Mais si l’on admirait autrefois l’épaisse présence de la nature, des feuillages envahissants les trois quarts du tableau comme paraissant et de façon savante, accabler la pauvre silhouette d’Orphée, aujourd’hui, et grâce à l’apport littéraire de JELINEK, cette même accumulation de branchages touffus nous apparaît comme la métaphore imagée du poids des paroles qu’Eurydice aurait pu prononcer pour défier un amant qui ne tint pas ses promesses.
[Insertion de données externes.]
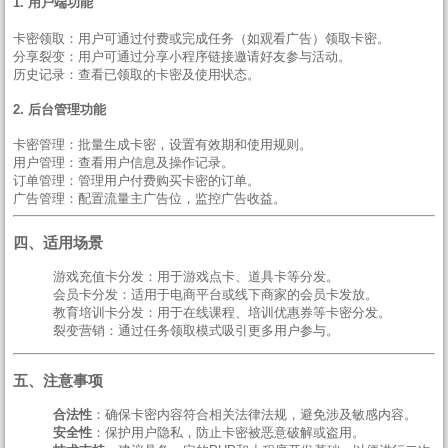
1. 用户端功能
卡密领取：用户可通过付费或完成任务（如观看广告）领取卡密。
分享裂变：用户可通过分享小程序链接邀请好友参与活动。
历史记录：查看已领取的卡密及使用状态。
2. 后台管理功能
卡密管理：批量生成卡密，设置有效期和使用规则。
用户管理：查看用户信息及操作记录。
订单管理：管理用户付费购买卡密的订单。
广告管理：配置流量主广告位，监控广告收益。
四、适用场景
游戏充值卡分发：用于游戏点卡、道具卡等分发。
会员卡分发：适用于电商平台或线下商家的会员卡发放。
教育培训卡分发：用于在线课程、培训优惠券等卡密分发。
裂变营销：通过任务领取模式吸引更多用户参与。
五、注意事项
合法性
：确保卡密内容符合相关法律法规，避免涉及敏感内容。
安全性
：保护用户隐私，防止卡密被恶意破解或盗用。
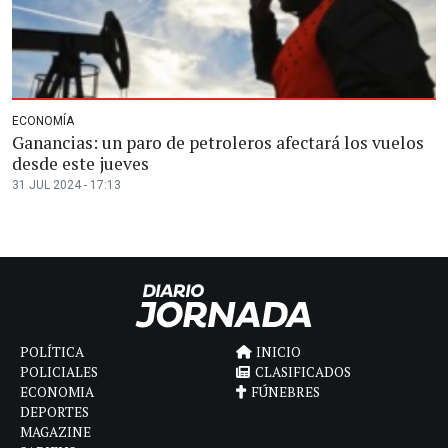
ECONOMÍA
Ganancias: un paro de petroleros afectará los vuelos
desde este jueves
31 JUL 2024 - 17:13
POLÍTICA
INICIO
POLICIALES
CLASIFICADOS
ECONOMIA
FÚNEBRES
DEPORTES
MAGAZINE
 JELINEK rejoint par là quand même un peu Gustave MOREAU : si Orphée pleure, c’est avant tout sur lui-même. Apitoiement sur soi que ne risque pas d’opérer Eurydice. Laquelle, de toute façon, n’est pas vraiment présente sur la toile du peintre. Sauf, peut-être, engoncée entre deux arbres, sous la figure pâle d’une lune discrète mais qui éclaire presque tout… sentinelle plus ou moins bienveillante qui projette ainsi, sur ce cimetière, ce parc à la végétation foisonnante, autant ses éclairs de lumière que ses mots sombres d'ombre...

Illustration 1
Illustration 2

Elfriede JELINEK, Ombre (Eurydice parle),  texte français traduit de l'allemand par Sophie Andrée Herr, © L'Arche Editeur, Paris, 2018. Schatten (Eurydike sagt), © Rowohlt Theater Verlag, Reinbek bei Hamburg, 2013.
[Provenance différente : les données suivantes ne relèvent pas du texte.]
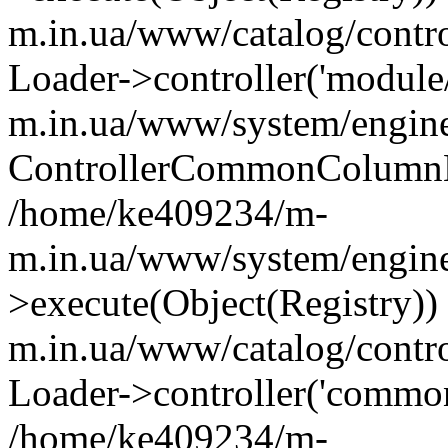
m.in.ua/www/catalog/contr
Loader->controller('module
m.in.ua/www/system/engine
ControllerCommonColumnL
/home/ke409234/m-
m.in.ua/www/system/engine
>execute(Object(Registry)
m.in.ua/www/catalog/contro
Loader->controller('common
/home/ke409234/m-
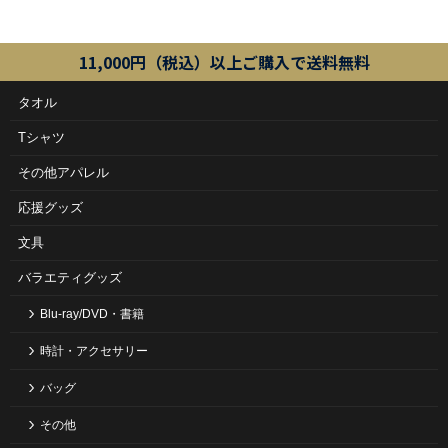
11,000円（税込）以上ご購入で送料無料
タオル
Tシャツ
その他アパレル
応援グッズ
文具
バラエティグッズ
Blu-ray/DVD・書籍
時計・アクセサリー
バッグ
その他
MUSÉE GUSTAVE MOREAU, 14, Rue de la Rochefoucuald, 75009 PARIS. Tél : 01 48 74 38 50 - Ouvert tous les jours sauf le mardi.
Lundi, mercredi, jeudi : de 10h à 12h45 et de 14h à 17h15 (fermeture des salles 15 minutes avant)
Vendredi, samedi, dimanche : de 10h à 17h15 sans interruption (fermeture des salles 15 minutes avant)

Métro : Ligne 12: Trinité d'Estienne d'Orves, Saint Georges Ligne 2 : Pigalle
Bus : 26, 32, 43, 67, 68, 74, 81

Note: (1): j'ai pris la liberté de traduire autrement certaines parties du texte original qui ne sont donc pas, dans cet article, des citations empruntées à l'adaptation signée Sophie Andrée Herr, tout à fait excellente, publiée chez l'Arche-Editeur.